A registered primary caregiver may receive compensation for costs associated with assisting a registered qualifying patient in the medical use of marijuana. Any such compensation shall not constitute the sale of controlled substances.
Nothing in the MMMA specifically addresses whether or not you can be evicted due to your status as a medical marijuana patient, even if you have only the amount of medical marijuana allowed by law. Also, the Act does not address whether or not a person can be a medical marijuana patient and live in subsidized housing. If you have questions about these important issues, Americans for Safe Access recommends you talk to an attorney to learn about your rights and protections.
The MMMA does not provide any accomodation for the medical use of marijuana in a place of employment.

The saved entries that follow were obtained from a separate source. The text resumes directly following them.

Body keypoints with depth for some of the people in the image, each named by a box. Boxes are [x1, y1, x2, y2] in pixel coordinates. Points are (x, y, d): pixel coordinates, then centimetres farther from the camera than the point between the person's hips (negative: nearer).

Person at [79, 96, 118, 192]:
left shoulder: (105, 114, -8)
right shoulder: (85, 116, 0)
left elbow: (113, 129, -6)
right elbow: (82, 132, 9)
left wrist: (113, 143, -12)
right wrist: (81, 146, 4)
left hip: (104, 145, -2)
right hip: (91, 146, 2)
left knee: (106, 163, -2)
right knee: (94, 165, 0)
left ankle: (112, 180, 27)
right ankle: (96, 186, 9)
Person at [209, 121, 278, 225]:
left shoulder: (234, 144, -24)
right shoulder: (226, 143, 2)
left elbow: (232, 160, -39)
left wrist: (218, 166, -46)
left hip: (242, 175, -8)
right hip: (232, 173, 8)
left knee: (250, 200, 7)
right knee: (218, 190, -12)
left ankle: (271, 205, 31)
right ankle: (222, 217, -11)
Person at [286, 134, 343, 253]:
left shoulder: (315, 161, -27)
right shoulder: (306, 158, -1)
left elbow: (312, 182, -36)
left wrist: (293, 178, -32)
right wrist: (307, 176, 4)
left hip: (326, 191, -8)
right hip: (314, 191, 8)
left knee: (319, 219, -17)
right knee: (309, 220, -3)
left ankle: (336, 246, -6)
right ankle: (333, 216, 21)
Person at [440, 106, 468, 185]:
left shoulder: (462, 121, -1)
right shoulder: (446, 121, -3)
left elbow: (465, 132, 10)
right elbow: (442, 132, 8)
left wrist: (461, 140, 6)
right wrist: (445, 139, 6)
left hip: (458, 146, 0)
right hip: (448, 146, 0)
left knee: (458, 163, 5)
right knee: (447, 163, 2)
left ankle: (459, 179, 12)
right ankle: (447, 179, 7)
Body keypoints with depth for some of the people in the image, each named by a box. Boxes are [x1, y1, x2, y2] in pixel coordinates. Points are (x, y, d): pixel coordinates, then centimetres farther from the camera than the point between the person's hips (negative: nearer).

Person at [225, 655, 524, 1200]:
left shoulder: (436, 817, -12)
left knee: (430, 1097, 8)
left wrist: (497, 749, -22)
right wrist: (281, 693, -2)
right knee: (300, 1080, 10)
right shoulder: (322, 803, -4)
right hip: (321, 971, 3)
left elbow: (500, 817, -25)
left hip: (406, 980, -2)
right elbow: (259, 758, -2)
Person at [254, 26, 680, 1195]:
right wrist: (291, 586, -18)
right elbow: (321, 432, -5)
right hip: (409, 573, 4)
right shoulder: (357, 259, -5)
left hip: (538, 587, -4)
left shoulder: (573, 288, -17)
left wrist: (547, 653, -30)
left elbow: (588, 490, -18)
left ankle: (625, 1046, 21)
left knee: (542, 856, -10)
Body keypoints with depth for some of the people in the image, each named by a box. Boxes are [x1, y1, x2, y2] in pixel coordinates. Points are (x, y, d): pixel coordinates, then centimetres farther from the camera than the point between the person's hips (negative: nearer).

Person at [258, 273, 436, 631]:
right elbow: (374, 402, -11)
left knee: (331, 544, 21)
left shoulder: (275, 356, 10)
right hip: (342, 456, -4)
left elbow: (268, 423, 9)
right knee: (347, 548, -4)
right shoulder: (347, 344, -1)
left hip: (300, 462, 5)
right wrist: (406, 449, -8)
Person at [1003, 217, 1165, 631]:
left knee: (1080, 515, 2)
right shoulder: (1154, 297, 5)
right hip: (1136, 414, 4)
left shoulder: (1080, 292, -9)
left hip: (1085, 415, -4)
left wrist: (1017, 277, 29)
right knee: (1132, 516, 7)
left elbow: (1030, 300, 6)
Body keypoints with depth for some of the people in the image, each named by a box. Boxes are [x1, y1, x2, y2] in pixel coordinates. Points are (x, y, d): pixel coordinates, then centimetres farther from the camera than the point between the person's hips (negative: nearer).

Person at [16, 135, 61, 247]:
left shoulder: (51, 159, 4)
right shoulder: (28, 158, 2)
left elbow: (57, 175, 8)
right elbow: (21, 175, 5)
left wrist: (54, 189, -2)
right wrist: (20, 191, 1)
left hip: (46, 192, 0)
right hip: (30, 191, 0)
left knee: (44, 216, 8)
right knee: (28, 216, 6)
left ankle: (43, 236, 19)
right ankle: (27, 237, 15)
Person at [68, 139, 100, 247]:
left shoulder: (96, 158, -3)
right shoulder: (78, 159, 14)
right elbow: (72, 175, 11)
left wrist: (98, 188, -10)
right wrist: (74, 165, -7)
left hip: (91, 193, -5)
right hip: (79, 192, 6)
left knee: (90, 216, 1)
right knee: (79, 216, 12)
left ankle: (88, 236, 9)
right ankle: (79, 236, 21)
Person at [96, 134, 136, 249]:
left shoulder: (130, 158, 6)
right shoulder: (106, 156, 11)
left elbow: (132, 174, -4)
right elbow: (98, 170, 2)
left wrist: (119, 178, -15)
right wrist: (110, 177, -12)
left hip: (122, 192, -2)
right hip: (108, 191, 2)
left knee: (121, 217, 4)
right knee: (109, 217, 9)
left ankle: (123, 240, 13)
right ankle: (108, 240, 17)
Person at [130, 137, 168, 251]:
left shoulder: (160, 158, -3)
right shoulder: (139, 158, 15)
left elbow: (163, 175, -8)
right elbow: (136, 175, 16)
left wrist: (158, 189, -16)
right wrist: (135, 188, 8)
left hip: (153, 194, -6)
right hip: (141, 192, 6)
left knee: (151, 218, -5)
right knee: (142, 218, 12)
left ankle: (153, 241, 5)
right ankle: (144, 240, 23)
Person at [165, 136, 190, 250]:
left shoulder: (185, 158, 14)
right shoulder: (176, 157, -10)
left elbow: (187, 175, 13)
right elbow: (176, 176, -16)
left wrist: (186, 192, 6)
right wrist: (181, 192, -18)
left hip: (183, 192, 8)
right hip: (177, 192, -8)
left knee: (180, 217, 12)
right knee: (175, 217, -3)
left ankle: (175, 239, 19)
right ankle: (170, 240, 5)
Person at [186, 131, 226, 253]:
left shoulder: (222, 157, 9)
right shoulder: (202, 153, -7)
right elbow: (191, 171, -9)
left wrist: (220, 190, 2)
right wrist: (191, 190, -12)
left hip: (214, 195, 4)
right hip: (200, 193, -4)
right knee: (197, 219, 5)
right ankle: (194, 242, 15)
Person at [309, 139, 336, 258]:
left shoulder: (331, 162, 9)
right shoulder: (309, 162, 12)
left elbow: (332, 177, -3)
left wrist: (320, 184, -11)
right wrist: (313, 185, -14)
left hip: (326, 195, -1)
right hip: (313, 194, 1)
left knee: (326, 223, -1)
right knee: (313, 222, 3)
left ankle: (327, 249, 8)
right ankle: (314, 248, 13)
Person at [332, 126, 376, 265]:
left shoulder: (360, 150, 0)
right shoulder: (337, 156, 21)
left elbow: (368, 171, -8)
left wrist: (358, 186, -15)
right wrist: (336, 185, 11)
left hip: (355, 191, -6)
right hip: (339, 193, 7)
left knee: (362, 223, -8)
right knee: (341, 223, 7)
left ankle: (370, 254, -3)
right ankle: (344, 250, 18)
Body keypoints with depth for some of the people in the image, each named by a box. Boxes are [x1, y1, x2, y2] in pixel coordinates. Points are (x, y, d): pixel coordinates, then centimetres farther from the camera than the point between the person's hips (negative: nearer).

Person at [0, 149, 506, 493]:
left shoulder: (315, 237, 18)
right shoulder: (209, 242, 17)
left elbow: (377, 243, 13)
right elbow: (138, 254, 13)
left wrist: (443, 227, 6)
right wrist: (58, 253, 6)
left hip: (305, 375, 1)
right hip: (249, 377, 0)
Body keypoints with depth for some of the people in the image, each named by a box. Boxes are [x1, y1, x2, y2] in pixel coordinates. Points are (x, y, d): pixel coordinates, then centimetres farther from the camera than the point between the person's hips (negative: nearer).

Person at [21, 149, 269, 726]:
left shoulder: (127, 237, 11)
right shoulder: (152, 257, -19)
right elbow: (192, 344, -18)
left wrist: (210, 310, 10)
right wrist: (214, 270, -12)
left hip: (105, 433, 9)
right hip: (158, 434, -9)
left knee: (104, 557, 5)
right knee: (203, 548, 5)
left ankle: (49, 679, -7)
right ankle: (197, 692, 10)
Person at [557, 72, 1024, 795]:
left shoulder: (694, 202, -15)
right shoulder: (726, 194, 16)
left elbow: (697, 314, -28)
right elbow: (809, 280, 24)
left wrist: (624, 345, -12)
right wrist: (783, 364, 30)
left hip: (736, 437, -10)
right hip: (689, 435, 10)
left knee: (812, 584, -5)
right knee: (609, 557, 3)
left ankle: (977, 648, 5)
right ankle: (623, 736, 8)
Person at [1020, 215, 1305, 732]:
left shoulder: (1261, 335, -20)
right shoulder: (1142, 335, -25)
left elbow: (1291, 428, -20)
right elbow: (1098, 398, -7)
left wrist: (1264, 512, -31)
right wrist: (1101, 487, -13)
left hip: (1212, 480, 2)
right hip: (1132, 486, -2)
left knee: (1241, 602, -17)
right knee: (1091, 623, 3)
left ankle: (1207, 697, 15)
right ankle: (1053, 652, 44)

Although Michigan does not currently have any reciprocity agreements with other states, any “visiting qualified patient” or registered primary caregivers with a registry identification card, or its equivalent, issued by another medical marijuana state, will be recognized as a qualified patient in accordance with the MMMA. The Act further defines a “visiting qualified patient” as any qualified patient who is not a resident of the state of Michigan or who has been a resident for less than 30 days.
Additionally, medical marijuana patients from other states are protected in the state of Montana under Section 4(8) of the Montana Medical Marijuana Act [Sec. 50-46-201(8), MCA] and the state of Rhode Island under The Edward O. Hawkins and Thomas C. Slater Medical Marijuana Act (MMA). See the Montana Patients Guide and the Rhode Island Patients Guide for more details on the protections and limitations that Montana and Rhode Island state law afford medical marijuana patients.
In states with no medical marijuana program, marijuana use, regardless of a doctor’s recommendation, is illegal. You may be arrested and charged with criminal and/or civil offenses in these states.
I. Child Custody
A person shall not be denied custody or visitation of a minor for acting in accordance with the MMMA, unless the person’s behavior is such that it creates an unreasonable danger to the minor.
The department shall maintain a confidential list of the people whom the department issued registry identification cards. Individual names and other identifying information on the list are confidential.
The department shall verify to law enforcement personnel whether a registry identification card is valid, without disclosing more information than is necessary to verify the authenticity of the identification card.